Turn every line of the listing below into a JSON list of strings, one string per line, skipping any blank lines.

▸ DATA LINES:
>>>

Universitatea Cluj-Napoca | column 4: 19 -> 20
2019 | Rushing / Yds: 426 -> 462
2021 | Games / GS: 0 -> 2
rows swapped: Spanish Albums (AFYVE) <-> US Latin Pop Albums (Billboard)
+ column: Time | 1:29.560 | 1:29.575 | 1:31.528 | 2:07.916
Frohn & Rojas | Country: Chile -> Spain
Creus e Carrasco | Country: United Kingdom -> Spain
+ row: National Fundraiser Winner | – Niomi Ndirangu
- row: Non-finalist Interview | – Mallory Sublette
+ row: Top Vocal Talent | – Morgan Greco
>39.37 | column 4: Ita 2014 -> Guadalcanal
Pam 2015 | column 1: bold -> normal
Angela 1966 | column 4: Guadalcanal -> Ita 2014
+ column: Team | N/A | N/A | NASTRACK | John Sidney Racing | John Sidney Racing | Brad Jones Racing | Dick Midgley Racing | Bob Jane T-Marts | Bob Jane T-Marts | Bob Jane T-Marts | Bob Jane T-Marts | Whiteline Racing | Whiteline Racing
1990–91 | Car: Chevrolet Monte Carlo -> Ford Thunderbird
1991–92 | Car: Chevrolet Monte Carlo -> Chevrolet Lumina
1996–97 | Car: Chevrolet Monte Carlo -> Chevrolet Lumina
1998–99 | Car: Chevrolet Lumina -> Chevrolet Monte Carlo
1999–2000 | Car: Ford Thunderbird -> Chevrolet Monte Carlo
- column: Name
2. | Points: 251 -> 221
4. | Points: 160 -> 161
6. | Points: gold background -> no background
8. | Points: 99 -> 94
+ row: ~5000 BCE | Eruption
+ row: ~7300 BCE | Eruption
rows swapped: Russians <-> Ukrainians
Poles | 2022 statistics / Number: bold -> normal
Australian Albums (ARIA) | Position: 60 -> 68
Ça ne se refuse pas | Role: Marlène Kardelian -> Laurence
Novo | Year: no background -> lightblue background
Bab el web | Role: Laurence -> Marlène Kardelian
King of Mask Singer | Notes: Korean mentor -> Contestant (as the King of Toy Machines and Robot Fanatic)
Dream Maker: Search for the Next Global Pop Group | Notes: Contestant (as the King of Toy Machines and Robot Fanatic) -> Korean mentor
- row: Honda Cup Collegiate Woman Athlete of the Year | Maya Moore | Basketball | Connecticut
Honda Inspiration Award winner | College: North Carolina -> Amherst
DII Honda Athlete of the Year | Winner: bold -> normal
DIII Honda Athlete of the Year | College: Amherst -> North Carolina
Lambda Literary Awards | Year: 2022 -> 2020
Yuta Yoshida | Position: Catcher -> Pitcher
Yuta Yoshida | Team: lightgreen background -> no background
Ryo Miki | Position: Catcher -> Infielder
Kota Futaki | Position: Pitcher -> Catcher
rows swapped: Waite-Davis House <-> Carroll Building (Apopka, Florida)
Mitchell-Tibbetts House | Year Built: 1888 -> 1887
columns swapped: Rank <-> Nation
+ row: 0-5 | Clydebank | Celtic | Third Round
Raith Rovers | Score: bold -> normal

<<<

▸ RESULT FOR THIS TASK:
[
  "Universitatea Cluj-Napoca | column 4: 19 -> 20",
  "2019 | Rushing / Yds: 426 -> 462",
  "2021 | Games / GS: 0 -> 2",
  "rows swapped: Spanish Albums (AFYVE) <-> US Latin Pop Albums (Billboard)",
  "+ column: Time | 1:29.560 | 1:29.575 | 1:31.528 | 2:07.916",
  "Frohn & Rojas | Country: Chile -> Spain",
  "Creus e Carrasco | Country: United Kingdom -> Spain",
  "+ row: National Fundraiser Winner | – Niomi Ndirangu",
  "- row: Non-finalist Interview | – Mallory Sublette",
  "+ row: Top Vocal Talent | – Morgan Greco",
  ">39.37 | column 4: Ita 2014 -> Guadalcanal",
  "Pam 2015 | column 1: bold -> normal",
  "Angela 1966 | column 4: Guadalcanal -> Ita 2014",
  "+ column: Team | N/A | N/A | NASTRACK | John Sidney Racing | John Sidney Racing | Brad Jones Racing | Dick Midgley Racing | Bob Jane T-Marts | Bob Jane T-Marts | Bob Jane T-Marts | Bob Jane T-Marts | Whiteline Racing | Whiteline Racing",
  "1990–91 | Car: Chevrolet Monte Carlo -> Ford Thunderbird",
  "1991–92 | Car: Chevrolet Monte Carlo -> Chevrolet Lumina",
  "1996–97 | Car: Chevrolet Monte Carlo -> Chevrolet Lumina",
  "1998–99 | Car: Chevrolet Lumina -> Chevrolet Monte Carlo",
  "1999–2000 | Car: Ford Thunderbird -> Chevrolet Monte Carlo",
  "- column: Name",
  "2. | Points: 251 -> 221",
  "4. | Points: 160 -> 161",
  "6. | Points: gold background -> no background",
  "8. | Points: 99 -> 94",
  "+ row: ~5000 BCE | Eruption",
  "+ row: ~7300 BCE | Eruption",
  "rows swapped: Russians <-> Ukrainians",
  "Poles | 2022 statistics / Number: bold -> normal",
  "Australian Albums (ARIA) | Position: 60 -> 68",
  "Ça ne se refuse pas | Role: Marlène Kardelian -> Laurence",
  "Novo | Year: no background -> lightblue background",
  "Bab el web | Role: Laurence -> Marlène Kardelian",
  "King of Mask Singer | Notes: Korean mentor -> Contestant (as the King of Toy Machines and Robot Fanatic)",
  "Dream Maker: Search for the Next Global Pop Group | Notes: Contestant (as the King of Toy Machines and Robot Fanatic) -> Korean mentor",
  "- row: Honda Cup Collegiate Woman Athlete of the Year | Maya Moore | Basketball | Connecticut",
  "Honda Inspiration Award winner | College: North Carolina -> Amherst",
  "DII Honda Athlete of the Year | Winner: bold -> normal",
  "DIII Honda Athlete of the Year | College: Amherst -> North Carolina",
  "Lambda Literary Awards | Year: 2022 -> 2020",
  "Yuta Yoshida | Position: Catcher -> Pitcher",
  "Yuta Yoshida | Team: lightgreen background -> no background",
  "Ryo Miki | Position: Catcher -> Infielder",
  "Kota Futaki | Position: Pitcher -> Catcher",
  "rows swapped: Waite-Davis House <-> Carroll Building (Apopka, Florida)",
  "Mitchell-Tibbetts House | Year Built: 1888 -> 1887",
  "columns swapped: Rank <-> Nation",
  "+ row: 0-5 | Clydebank | Celtic | Third Round",
  "Raith Rovers | Score: bold -> normal"
]